EXERCISE AIM: Copy out the text lines of every item below word for word, and leave the pictures out of your answer.

INPUT:
========================================

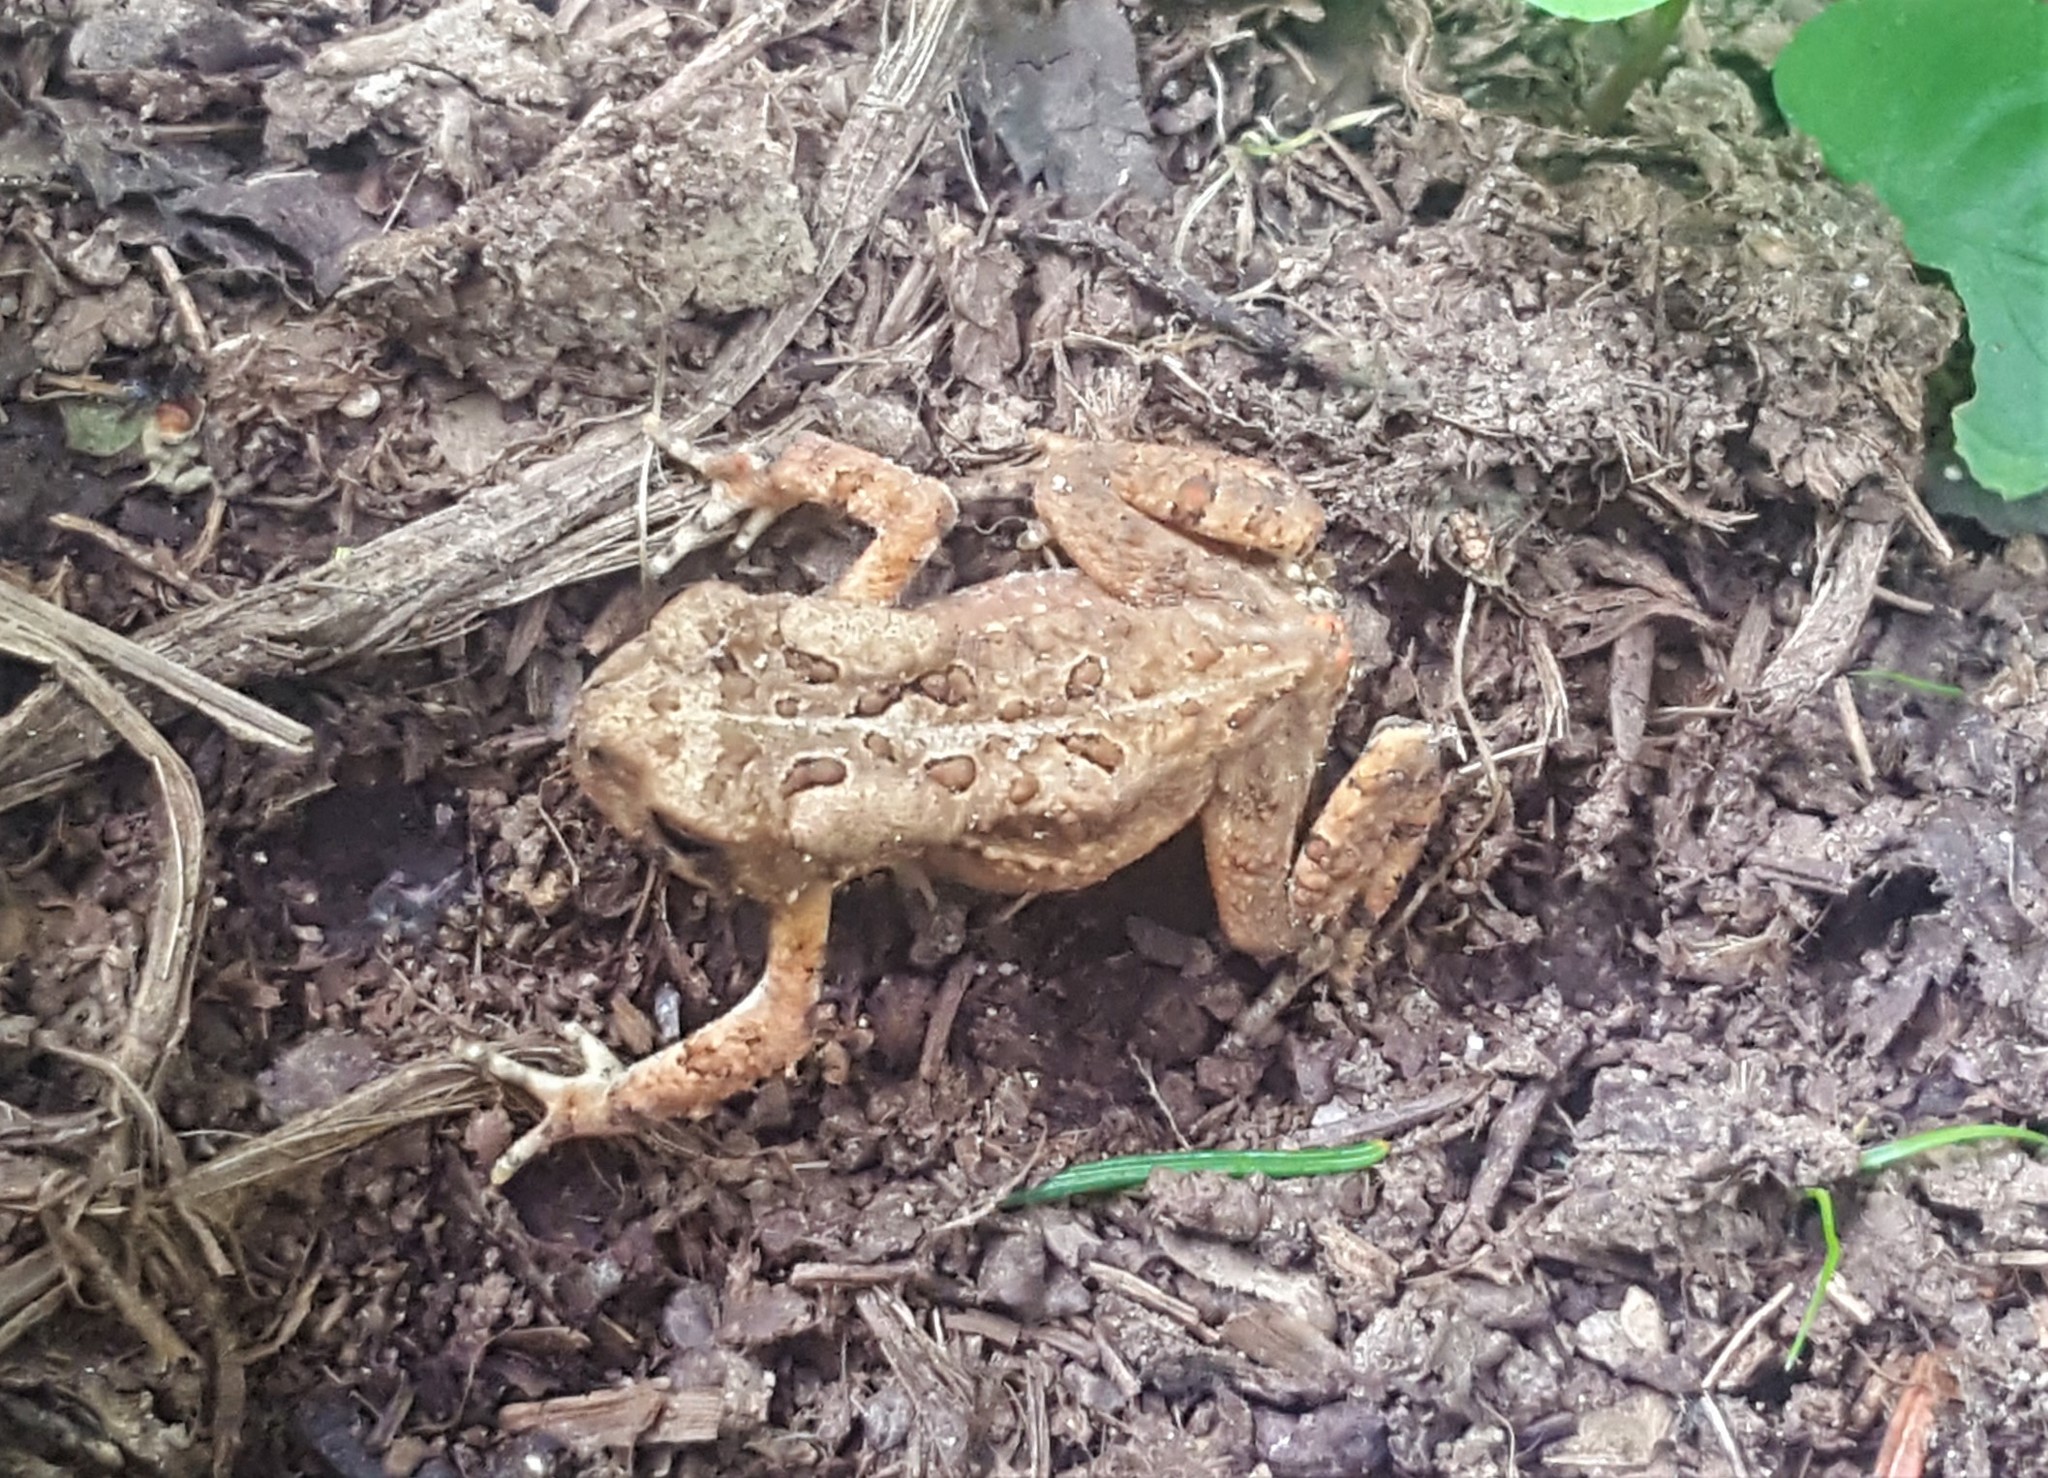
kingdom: Animalia
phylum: Chordata
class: Amphibia
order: Anura
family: Bufonidae
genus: Anaxyrus
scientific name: Anaxyrus americanus
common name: American toad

========================================

OUTPUT:
kingdom: Animalia
phylum: Chordata
class: Amphibia
order: Anura
family: Bufonidae
genus: Anaxyrus
scientific name: Anaxyrus americanus
common name: American toad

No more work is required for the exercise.